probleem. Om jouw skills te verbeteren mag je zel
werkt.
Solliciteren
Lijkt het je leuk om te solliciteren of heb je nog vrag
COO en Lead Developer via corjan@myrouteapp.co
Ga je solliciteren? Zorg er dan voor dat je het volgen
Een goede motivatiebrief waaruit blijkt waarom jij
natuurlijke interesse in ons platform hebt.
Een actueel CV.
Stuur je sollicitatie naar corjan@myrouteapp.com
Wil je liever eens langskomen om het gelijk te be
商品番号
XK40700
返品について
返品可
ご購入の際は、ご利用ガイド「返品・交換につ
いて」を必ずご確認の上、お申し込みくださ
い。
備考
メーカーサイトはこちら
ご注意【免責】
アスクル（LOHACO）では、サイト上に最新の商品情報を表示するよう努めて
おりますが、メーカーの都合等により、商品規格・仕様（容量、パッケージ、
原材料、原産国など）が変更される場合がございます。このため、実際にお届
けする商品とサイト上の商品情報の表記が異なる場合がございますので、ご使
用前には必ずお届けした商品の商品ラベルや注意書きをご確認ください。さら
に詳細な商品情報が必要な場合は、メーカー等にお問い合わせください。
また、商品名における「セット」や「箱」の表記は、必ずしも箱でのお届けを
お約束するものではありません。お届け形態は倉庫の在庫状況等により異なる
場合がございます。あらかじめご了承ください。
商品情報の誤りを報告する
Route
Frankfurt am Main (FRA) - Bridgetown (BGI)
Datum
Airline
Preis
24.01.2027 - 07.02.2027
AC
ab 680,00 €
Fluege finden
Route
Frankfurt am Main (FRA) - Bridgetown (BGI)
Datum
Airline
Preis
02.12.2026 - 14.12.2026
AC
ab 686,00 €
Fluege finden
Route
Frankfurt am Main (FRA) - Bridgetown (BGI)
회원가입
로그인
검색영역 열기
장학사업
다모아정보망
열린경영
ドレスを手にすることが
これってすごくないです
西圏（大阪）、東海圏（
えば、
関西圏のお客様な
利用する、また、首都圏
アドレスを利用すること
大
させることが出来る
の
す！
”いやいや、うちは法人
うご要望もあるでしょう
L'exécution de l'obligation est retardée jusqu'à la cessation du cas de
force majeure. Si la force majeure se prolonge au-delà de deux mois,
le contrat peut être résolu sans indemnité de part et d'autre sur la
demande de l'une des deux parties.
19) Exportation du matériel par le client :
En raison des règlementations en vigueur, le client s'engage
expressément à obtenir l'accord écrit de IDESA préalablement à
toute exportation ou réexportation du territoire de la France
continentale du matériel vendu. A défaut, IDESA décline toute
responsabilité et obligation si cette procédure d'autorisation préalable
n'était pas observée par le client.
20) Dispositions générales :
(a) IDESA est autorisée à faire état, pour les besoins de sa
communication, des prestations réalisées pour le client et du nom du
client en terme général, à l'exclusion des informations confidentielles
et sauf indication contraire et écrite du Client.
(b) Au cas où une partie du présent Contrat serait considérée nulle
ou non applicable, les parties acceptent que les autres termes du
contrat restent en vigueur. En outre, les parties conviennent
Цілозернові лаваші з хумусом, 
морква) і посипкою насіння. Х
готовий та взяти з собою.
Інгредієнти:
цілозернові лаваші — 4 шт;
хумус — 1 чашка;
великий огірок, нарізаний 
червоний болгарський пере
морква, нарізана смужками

## Work item:
I would like you to return every entry exactly, with nothing changed.

## Task output:
probleem. Om jouw skills te verbeteren mag je zel
werkt.
Solliciteren
Lijkt het je leuk om te solliciteren of heb je nog vrag
COO en Lead Developer via corjan@myrouteapp.co
Ga je solliciteren? Zorg er dan voor dat je het volgen
Een goede motivatiebrief waaruit blijkt waarom jij
natuurlijke interesse in ons platform hebt.
Een actueel CV.
Stuur je sollicitatie naar corjan@myrouteapp.com
Wil je liever eens langskomen om het gelijk te be
商品番号
XK40700
返品について
返品可
ご購入の際は、ご利用ガイド「返品・交換につ
いて」を必ずご確認の上、お申し込みくださ
い。
備考
メーカーサイトはこちら
ご注意【免責】
アスクル（LOHACO）では、サイト上に最新の商品情報を表示するよう努めて
おりますが、メーカーの都合等により、商品規格・仕様（容量、パッケージ、
原材料、原産国など）が変更される場合がございます。このため、実際にお届
けする商品とサイト上の商品情報の表記が異なる場合がございますので、ご使
用前には必ずお届けした商品の商品ラベルや注意書きをご確認ください。さら
に詳細な商品情報が必要な場合は、メーカー等にお問い合わせください。
また、商品名における「セット」や「箱」の表記は、必ずしも箱でのお届けを
お約束するものではありません。お届け形態は倉庫の在庫状況等により異なる
場合がございます。あらかじめご了承ください。
商品情報の誤りを報告する
Route
Frankfurt am Main (FRA) - Bridgetown (BGI)
Datum
Airline
Preis
24.01.2027 - 07.02.2027
AC
ab 680,00 €
Fluege finden
Route
Frankfurt am Main (FRA) - Bridgetown (BGI)
Datum
Airline
Preis
02.12.2026 - 14.12.2026
AC
ab 686,00 €
Fluege finden
Route
Frankfurt am Main (FRA) - Bridgetown (BGI)
회원가입
로그인
검색영역 열기
장학사업
다모아정보망
열린경영
ドレスを手にすることが
これってすごくないです
西圏（大阪）、東海圏（
えば、
関西圏のお客様な
利用する、また、首都圏
アドレスを利用すること
大
させることが出来る
の
す！
”いやいや、うちは法人
うご要望もあるでしょう
L'exécution de l'obligation est retardée jusqu'à la cessation du cas de
force majeure. Si la force majeure se prolonge au-delà de deux mois,
le contrat peut être résolu sans indemnité de part et d'autre sur la
demande de l'une des deux parties.
19) Exportation du matériel par le client :
En raison des règlementations en vigueur, le client s'engage
expressément à obtenir l'accord écrit de IDESA préalablement à
toute exportation ou réexportation du territoire de la France
continentale du matériel vendu. A défaut, IDESA décline toute
responsabilité et obligation si cette procédure d'autorisation préalable
n'était pas observée par le client.
20) Dispositions générales :
(a) IDESA est autorisée à faire état, pour les besoins de sa
communication, des prestations réalisées pour le client et du nom du
client en terme général, à l'exclusion des informations confidentielles
et sauf indication contraire et écrite du Client.
(b) Au cas où une partie du présent Contrat serait considérée nulle
ou non applicable, les parties acceptent que les autres termes du
contrat restent en vigueur. En outre, les parties conviennent
Цілозернові лаваші з хумусом, 
морква) і посипкою насіння. Х
готовий та взяти з собою.
Інгредієнти:
цілозернові лаваші — 4 шт;
хумус — 1 чашка;
великий огірок, нарізаний 
червоний болгарський пере
морква, нарізана смужками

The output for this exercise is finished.